Institutional Investors Release Proxy Guidelines on Board Composition, Compensation, Other Topics
The largest institutional investors, BlackRock, State Street and Vanguard have released their 2022 proxy voting guidelines and engagement priorities as outlined in this blog post from Compensation Advisory Partners. The policy updates focus on executive compensation, compensation committee voting, human capital management, board composition and board of director over-boarding. The following is a summary on the three firms’ board composition policies:
BlackRock
- Boards should target 30% membership diversity and have at least one director who identifies from an underrepresented group.
- Blackrock may vote against the members of the Nominating / Governance Committee for an apparent lack of commitment to board effectiveness.

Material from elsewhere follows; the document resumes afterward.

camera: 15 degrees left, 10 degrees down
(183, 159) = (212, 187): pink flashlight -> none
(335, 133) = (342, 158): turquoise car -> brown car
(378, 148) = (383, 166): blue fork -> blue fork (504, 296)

- Expects companies to disclose the aspects of diversity the company believes are relevant to its business and how the diversity characteristics of the board, in aggregate, are aligned with the company’s long-term strategy and business model and whether a diverse slate of nominees is considered for nomination.
Vanguard
- Boards can inform shareholders of the board’s current composition and related strategy by disclosing statements of the boards intended composition strategy, including year-over-year progress; policies related to promoting progress toward increased board diversity; and current attributes of the board’s composition.
- Policy clarifies that a board should represent diversity of personal characteristics inclusive of at least diversity in gender, race, and ethnicity on the board.
- Policy also clarifies that boards should take action to reflect board composition that is appropriately representative, relative to their markets and to the needs of their long-term strategies.
- Board diversity disclosure should at least include the genders, races, ethnicities, tenures, skills and experience that are represented on the board.
- Disclosure of personal characteristics (such as race and ethnicity) should be on a self-identified basis and may occur at an aggregate level or at the director level.
- Vanguard will generally vote against the Nominating or Governance Chair if a company’s board is not making sufficient progress in its diversity composition and/or in addressing its board diversity-related disclosures.
State Street
- As disclosed in 2021, S&P 500 companies in 2022 should have a minimum of at least 1 director from an underrepresented community.
- State will vote against the Chair of the Nominating Committee if this requirement is not met.
- State Street may vote against the Chair of the Nominating Committee of an S&P 500 company if the company does not disclose the racial and ethnic composition of their boards.